No le tengo miedo a la oscuridad.
Aunque ahora que lo escribo, sí, le tengo miedo a la oscuridad.
No es que me estoy contradiciendo a mí misma en dos oraciones.
Es que hay dos oscuridades: la ausencia de luz en un ambiente y la otra.
A la primera le tengo miedo. A la segunda la conozco tanto que, a veces, antes me siento cómoda entrando en la oscuridad.
Y ayer entré. No estaba en mis planes pero entré.
Me cuesta escribir estas palabras porque tengo los ojos muy hinchados.
Lloré mucho.
Tuve muchos pensamientos.
Tuve deseos de no pensar más.
Tuve miedo.
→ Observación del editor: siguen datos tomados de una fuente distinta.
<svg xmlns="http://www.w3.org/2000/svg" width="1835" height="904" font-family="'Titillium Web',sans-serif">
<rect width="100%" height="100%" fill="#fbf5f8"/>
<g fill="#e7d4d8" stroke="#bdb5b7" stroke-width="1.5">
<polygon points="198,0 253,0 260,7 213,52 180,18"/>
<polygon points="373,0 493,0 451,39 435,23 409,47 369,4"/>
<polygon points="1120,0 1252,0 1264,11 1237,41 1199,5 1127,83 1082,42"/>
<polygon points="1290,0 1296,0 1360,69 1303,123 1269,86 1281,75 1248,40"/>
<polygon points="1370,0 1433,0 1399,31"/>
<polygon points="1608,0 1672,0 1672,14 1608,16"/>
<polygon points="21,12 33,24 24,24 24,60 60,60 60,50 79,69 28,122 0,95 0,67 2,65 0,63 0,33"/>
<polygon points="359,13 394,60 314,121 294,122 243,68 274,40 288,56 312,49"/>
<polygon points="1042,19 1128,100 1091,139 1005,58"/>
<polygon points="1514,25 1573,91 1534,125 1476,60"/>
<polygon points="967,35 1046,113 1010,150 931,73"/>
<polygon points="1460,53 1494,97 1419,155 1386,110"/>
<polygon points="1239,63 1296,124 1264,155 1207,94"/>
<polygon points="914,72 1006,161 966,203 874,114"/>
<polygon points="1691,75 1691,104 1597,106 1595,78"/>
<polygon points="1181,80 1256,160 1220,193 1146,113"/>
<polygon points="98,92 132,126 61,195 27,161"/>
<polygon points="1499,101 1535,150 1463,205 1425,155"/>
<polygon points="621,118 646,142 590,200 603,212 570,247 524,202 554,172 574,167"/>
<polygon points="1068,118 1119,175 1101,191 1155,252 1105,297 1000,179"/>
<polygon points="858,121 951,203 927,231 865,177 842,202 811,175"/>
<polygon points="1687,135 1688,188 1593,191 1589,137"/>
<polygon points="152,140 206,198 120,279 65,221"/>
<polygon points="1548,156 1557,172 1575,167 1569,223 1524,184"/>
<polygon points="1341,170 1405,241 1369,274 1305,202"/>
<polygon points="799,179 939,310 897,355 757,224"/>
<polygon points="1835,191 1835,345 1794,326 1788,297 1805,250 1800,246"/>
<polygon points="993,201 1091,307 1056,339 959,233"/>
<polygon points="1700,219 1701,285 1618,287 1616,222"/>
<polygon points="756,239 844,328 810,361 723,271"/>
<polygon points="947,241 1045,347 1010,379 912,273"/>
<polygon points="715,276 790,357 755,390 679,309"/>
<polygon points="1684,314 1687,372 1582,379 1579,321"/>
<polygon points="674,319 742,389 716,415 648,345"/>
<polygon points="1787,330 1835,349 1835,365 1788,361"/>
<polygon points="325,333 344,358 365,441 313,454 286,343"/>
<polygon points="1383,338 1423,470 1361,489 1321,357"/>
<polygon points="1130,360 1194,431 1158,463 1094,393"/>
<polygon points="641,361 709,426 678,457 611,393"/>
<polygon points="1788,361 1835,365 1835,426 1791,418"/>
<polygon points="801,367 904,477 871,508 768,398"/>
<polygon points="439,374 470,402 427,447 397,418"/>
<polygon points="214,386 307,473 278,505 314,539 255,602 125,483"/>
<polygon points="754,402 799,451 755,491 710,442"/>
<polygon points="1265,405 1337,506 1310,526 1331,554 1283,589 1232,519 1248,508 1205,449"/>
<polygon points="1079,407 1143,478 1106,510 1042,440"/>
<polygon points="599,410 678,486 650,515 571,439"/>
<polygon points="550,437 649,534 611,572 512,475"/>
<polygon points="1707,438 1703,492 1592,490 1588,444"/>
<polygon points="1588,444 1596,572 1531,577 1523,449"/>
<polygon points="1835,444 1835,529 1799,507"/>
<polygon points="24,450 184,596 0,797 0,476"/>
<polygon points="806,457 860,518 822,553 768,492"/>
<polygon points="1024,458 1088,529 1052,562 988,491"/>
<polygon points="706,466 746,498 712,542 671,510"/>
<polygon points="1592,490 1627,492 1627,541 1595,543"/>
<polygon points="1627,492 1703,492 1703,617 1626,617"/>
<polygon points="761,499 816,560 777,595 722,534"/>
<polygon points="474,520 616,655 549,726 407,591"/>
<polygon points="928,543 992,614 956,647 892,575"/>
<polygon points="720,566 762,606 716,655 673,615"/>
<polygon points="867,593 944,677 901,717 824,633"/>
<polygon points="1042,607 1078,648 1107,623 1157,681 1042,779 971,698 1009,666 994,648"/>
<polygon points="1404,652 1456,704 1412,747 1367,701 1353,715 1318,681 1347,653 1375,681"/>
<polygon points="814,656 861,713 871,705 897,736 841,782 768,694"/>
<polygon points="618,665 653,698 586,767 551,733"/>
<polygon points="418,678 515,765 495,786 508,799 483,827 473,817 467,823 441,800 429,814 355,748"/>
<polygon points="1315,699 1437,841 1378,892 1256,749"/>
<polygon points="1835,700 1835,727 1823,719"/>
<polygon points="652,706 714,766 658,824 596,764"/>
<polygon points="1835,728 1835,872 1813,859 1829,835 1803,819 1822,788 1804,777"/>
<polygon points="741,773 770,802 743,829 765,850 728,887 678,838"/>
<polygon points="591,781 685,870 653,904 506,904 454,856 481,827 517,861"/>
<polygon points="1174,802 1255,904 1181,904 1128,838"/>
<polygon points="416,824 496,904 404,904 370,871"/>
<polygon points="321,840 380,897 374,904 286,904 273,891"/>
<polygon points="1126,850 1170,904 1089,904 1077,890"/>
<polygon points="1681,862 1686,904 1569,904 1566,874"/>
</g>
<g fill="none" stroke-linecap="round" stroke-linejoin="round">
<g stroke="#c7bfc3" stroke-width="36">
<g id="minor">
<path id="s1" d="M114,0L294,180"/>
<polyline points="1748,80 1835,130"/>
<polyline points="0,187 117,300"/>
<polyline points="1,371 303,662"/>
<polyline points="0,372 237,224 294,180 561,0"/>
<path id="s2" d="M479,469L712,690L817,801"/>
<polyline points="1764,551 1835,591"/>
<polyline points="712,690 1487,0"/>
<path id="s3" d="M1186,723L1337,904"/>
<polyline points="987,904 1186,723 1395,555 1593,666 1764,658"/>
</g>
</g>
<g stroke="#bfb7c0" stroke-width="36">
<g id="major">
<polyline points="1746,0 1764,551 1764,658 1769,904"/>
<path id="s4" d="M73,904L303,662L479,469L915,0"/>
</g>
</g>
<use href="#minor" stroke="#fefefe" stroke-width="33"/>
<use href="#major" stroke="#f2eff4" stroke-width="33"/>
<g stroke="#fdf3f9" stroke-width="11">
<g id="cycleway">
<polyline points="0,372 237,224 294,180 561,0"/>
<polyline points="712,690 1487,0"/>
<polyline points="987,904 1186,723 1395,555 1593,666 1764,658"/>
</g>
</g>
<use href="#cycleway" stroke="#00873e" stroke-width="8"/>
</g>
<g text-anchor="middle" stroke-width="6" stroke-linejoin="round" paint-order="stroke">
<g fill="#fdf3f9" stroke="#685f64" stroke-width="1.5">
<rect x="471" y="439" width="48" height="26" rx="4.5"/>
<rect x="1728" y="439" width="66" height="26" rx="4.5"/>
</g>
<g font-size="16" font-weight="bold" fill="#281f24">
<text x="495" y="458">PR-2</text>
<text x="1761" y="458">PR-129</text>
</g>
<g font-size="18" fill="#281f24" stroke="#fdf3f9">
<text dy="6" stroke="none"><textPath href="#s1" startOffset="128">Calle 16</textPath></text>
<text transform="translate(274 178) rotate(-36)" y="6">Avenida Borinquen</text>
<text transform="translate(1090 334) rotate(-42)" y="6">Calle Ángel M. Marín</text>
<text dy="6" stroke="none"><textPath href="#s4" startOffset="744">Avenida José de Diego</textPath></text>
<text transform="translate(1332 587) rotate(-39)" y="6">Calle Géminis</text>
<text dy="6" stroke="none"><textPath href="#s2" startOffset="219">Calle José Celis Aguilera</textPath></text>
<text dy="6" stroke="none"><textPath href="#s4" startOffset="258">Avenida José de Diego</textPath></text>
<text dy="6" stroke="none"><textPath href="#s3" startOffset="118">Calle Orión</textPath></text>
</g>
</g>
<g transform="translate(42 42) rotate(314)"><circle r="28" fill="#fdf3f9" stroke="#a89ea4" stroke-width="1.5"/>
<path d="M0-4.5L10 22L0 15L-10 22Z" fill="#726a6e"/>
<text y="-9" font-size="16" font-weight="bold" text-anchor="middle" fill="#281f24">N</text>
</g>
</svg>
Y, hasta en un momento, me reí.
No le tengo miedo a la oscuridad.
Porque la conozco. Porque de ahí salí mil veces. Y cada vez que salí, lo hice con más fuerzas.
En parte el motivo es porque no puedo dedicarme a este proyecto el tiempo que me gustaría. Que siento que tengo tantas responsabilidades que voy a necesitar tres vidas más antes de poder equilibrar la balanza entre lo que tengo que hacer y lo que quiero hacer. Y no, en verdad quiero que la balanza se incline más y poder llenar mis días con lo que quiero hacer.
¿Es acaso utópico lo que deseo?
Cambios. Vengo haciendo cambios y malabares para cumplir con este proyecto. Este proyecto y otros. Pero este es mi prioridad hoy. Y los cambios se están produciendo. Pero el tiempo. El tiempo y mi deseo no siempre van de la mano. Y sí, ya se que hay que saber esperar los tiempos. Y no, no siempre me gusta.
Desgaste mental. Agotamiento mental. No puedo con todo. Esas fueron las llaves a la oscuridad esta vez. No se cuánto tiempo estaré en esta oportunidad. Y hasta quizás ni se note. Porque soy experta en ponerme el disfraz de «está todo bien» pero por dentro me voy hundiendo en el lodo.
Y escribir. Es lo que necesito. Me hace bien.